Dans ce blues prolo au long cours, la haine remplace le yen.
Tout le monde connaît le melting-pot à l’américaine. Quid de celui à la japonaise ? C’est l’un des piliers de Saudade. On y suit des ouvriers du bâtiment à Kôfu, banale ville industrielle : se croisent autant de natifs que de Brésiliens, Coréens ou Philippins. Dans un pays exaltant pourtant le nationalisme, une sorte d’idéal multicommunautaire… si la crise n’était pas passée par là.
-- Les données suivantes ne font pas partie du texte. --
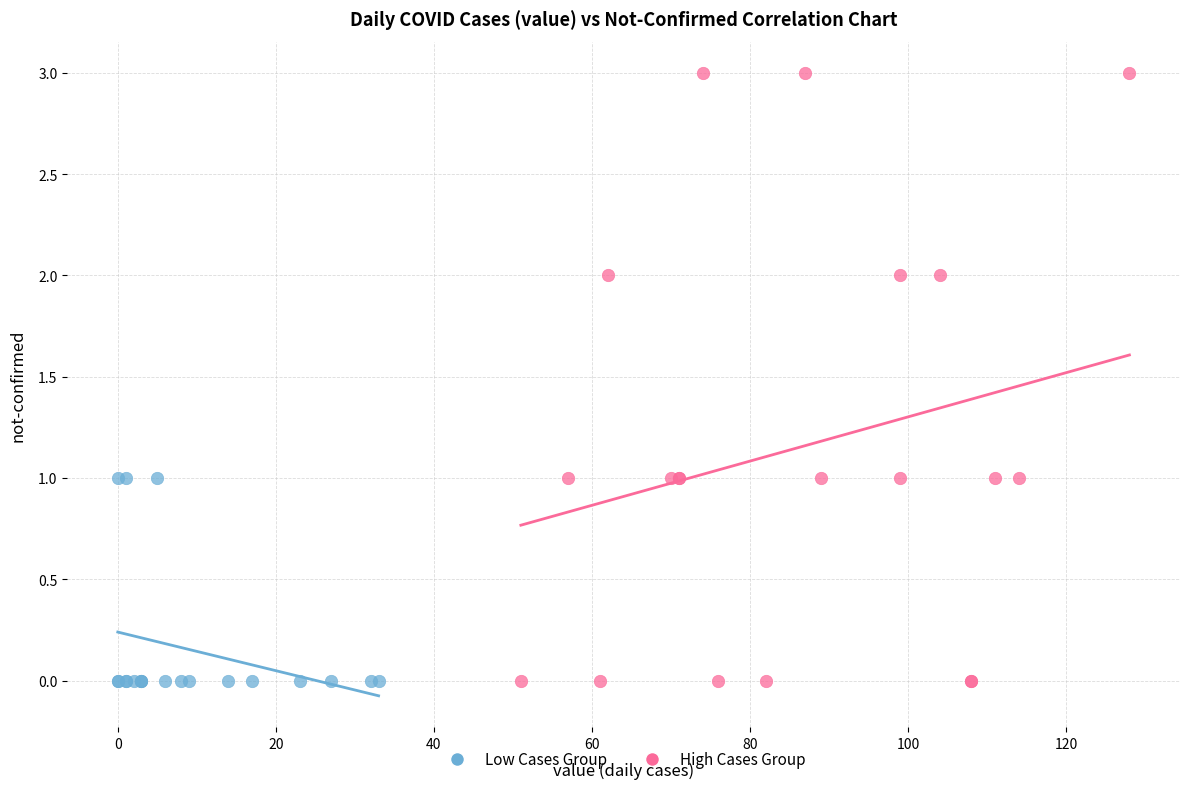

Which series has the largest Y range (max minus min)?

High Cases Group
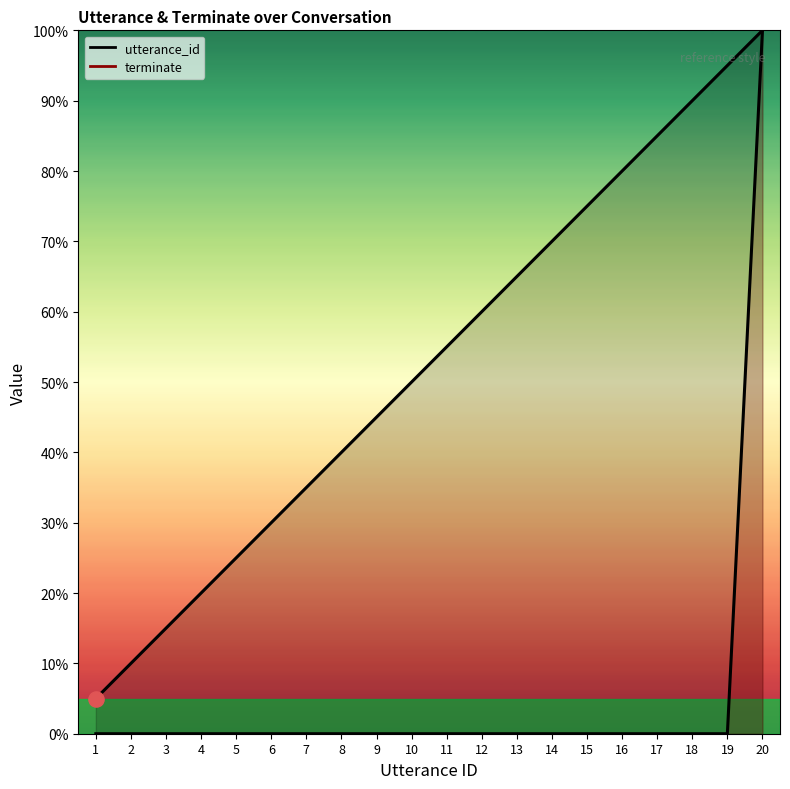

Which series reaches the minimum Y coordinate?

terminate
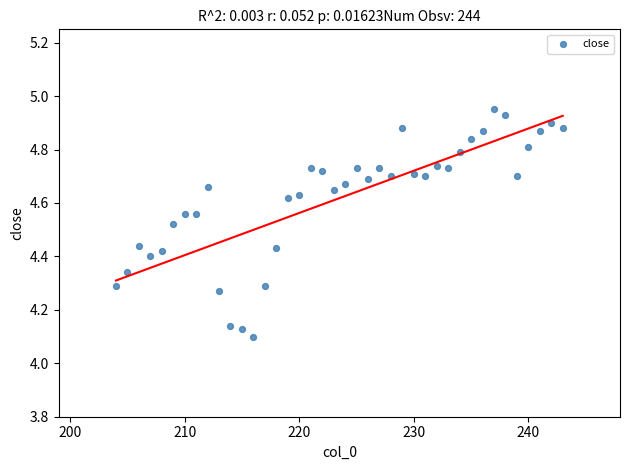

What is the range of X values (max minus min)?

39.0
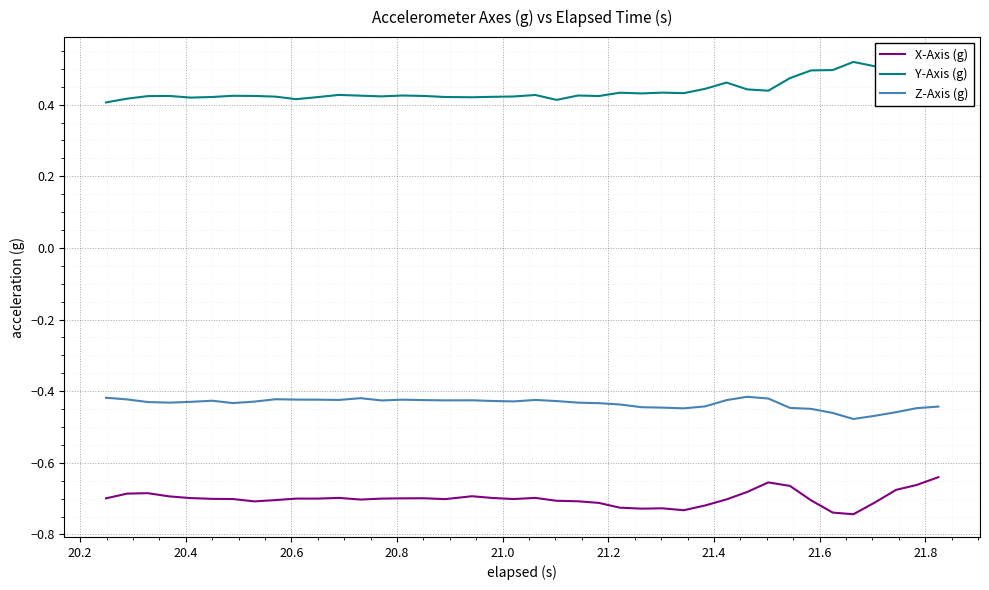

True or false: X-Axis (g) and Z-Axis (g) cross at least once.

False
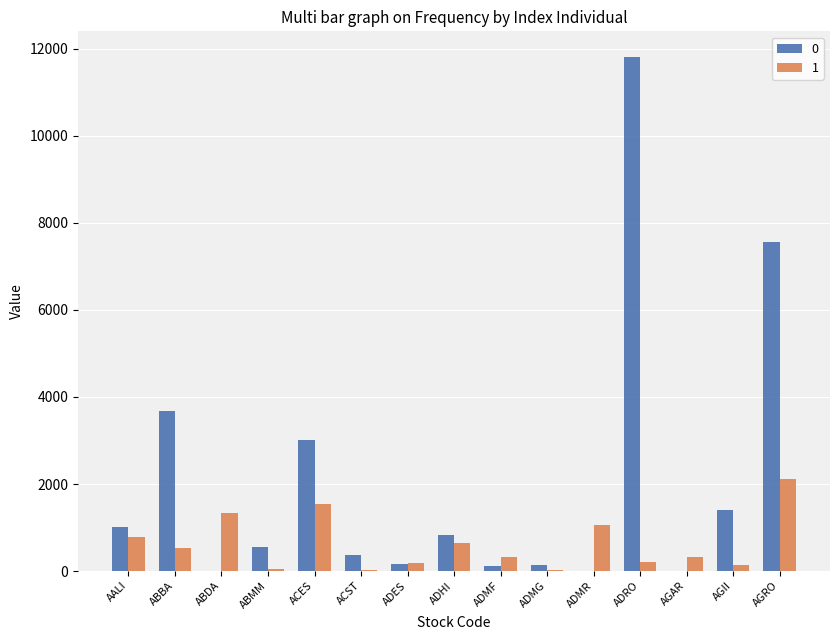

The value of 0 at ADMF is 114.0. True or false?

True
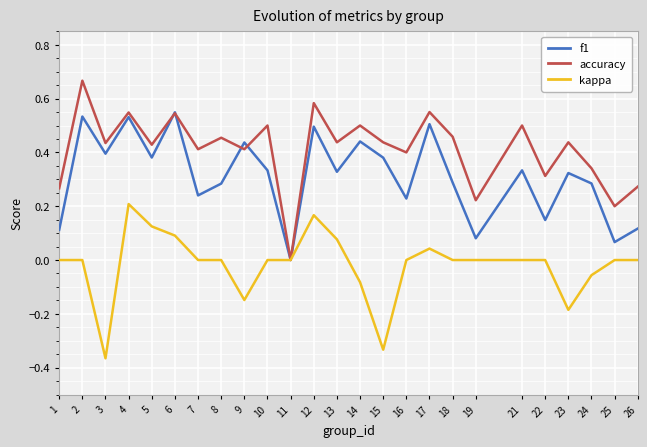

Is it true that kappa equals -0.2 at 23?

True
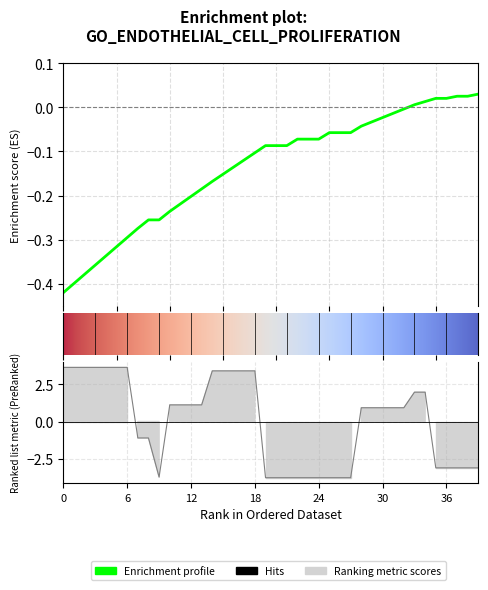

Reading left to right, list all the values displayed in this chart.

position_y: -0.4	-0.4	-0.4	-0.4	-0.3	-0.3	-0.3	-0.3	-0.3	-0.3	-0.2	-0.2	-0.2	-0.2	-0.2	-0.2	-0.1	-0.1	-0.1	-0.1	-0.1	-0.1	-0.1	-0.1	-0.1	-0.1	-0.1	-0.1	-0.0	-0.0	-0.0	-0.0	-0.0	0.0	0.0	0.0	0.0	0.0	0.0	0.0
width: 3.6	3.6	3.6	3.6	3.6	3.6	3.6	-1.1	-1.1	-3.7	1.1	1.1	1.1	1.1	3.4	3.4	3.4	3.4	3.4	-3.8	-3.8	-3.8	-3.8	-3.8	-3.8	-3.8	-3.8	-3.8	0.9	0.9	0.9	0.9	0.9	2.0	2.0	-3.1	-3.1	-3.1	-3.1	-3.1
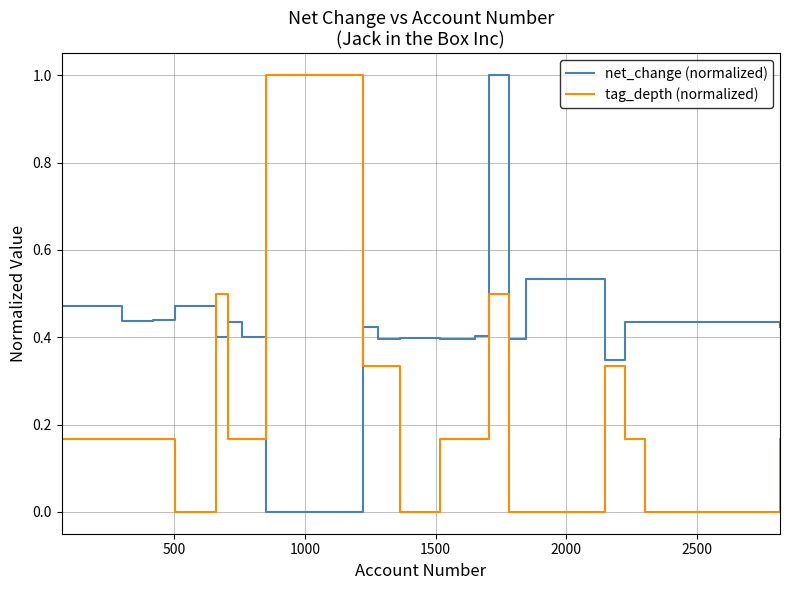

How many positive values does the net_change (normalized) series have?

19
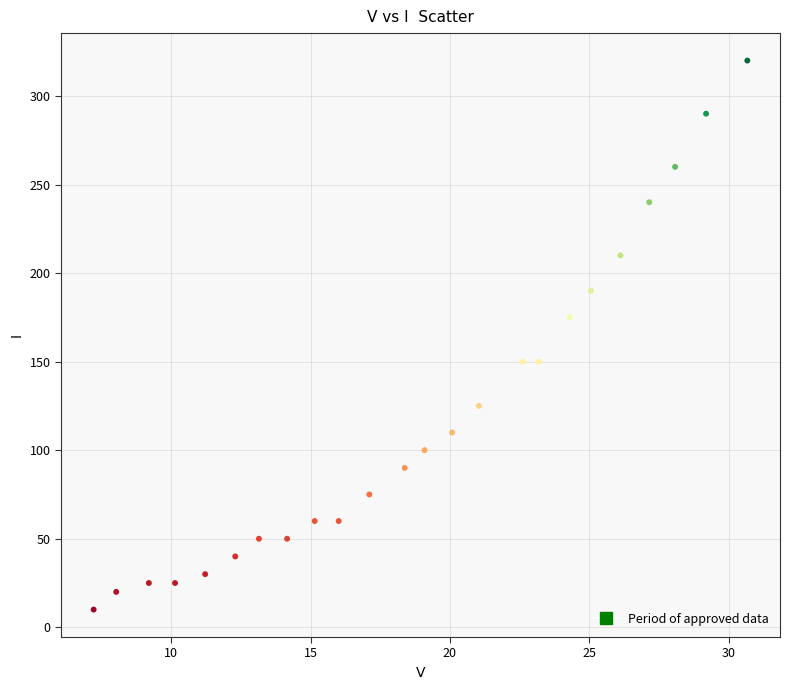

What Y value in the scatter plot is closest to 165?

175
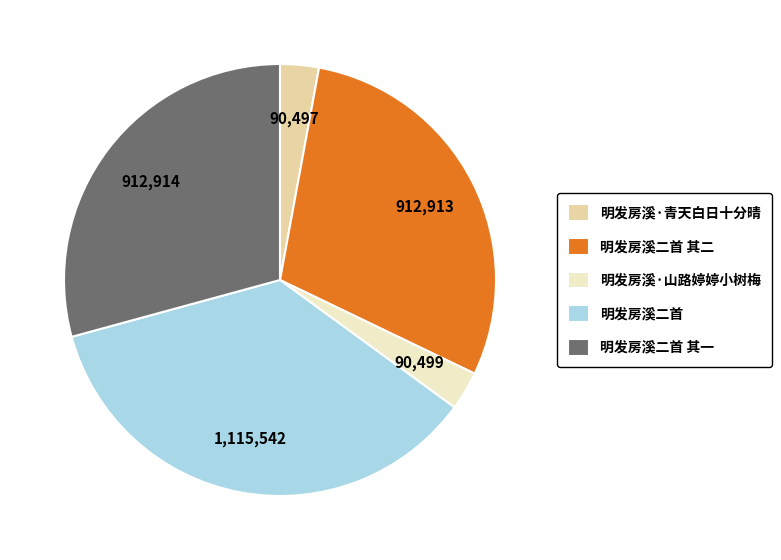

Is the sum of 明发房溪二首 and 明发房溪二首 其一 greater than half?

Yes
Même le réalisateur, Katsuya Tomita, a deux métiers : cinéaste le week-end, chauffeur routier la semaine, et il a dû troquer son camion contre une fourgonnette faute de commandes suffisantes. Dans sa bourgade d’origine, il revient décrypter les déficits financiers et humains. Un critique de Variety a décrit son œuvre comme « un épisode de The Wire réalisé par Apichatpong Weerasethakul », l’auteur hypnotique d’Oncle Boonmee. On n’a pas trouvé mieux pour résumer cette tranche de vie prolo au long cours (quasiment trois heures) qui palpite mais reste fluide. Y compris dans sa symbiose avec les codes culturels actuels.
Latence exponentielle
La densité de Saudade est phénoménale : chaque personnage porte en lui une part de l’Histoire japonaise récente. Ainsi cet ouvrier, fils de petits commerçants ayant tout perdu par addiction au pachinko (le flipper local), qui se lance dans des battles de rap identitaire avec un métis nippo-brésilien. Ou cet autre, marié à une Thaïlandaise mais qui sombre dans la rengaine raciste des « immigrés qui mangent le pain des Japonais ». A travers eux, Tomita capte des mécanismes resurgissant à chaque récession. Repli sur soi, haine progressive de l’autre… Saudade ne raconte rien de neuf, mais insiste sur une intensité croissante, sur la latence exponentielle d’une violence sociale, politique.
La mise en scène est à cette image, par moments techniquement brouillonne, à l’arrache, au bord de se fissurer. Il en résulte pourtant la sensation d’une vérité, d’une justesse. Mais aussi d’une distance, quand Tomita constate que les immigrés et la jeune génération ouvrière sont victimes d’un même rejet. De quoi bousculer l’identité nationale jusque dans l’ironie d’un titre qui suinte la mélancolie (le portugais saudade, « mal du pays », sans équivalent dans la langue nippone), mais surtout la douleur préventive d’un cataclysme social à venir, dont les dégâts seront plus lourds qu’à Fukushima.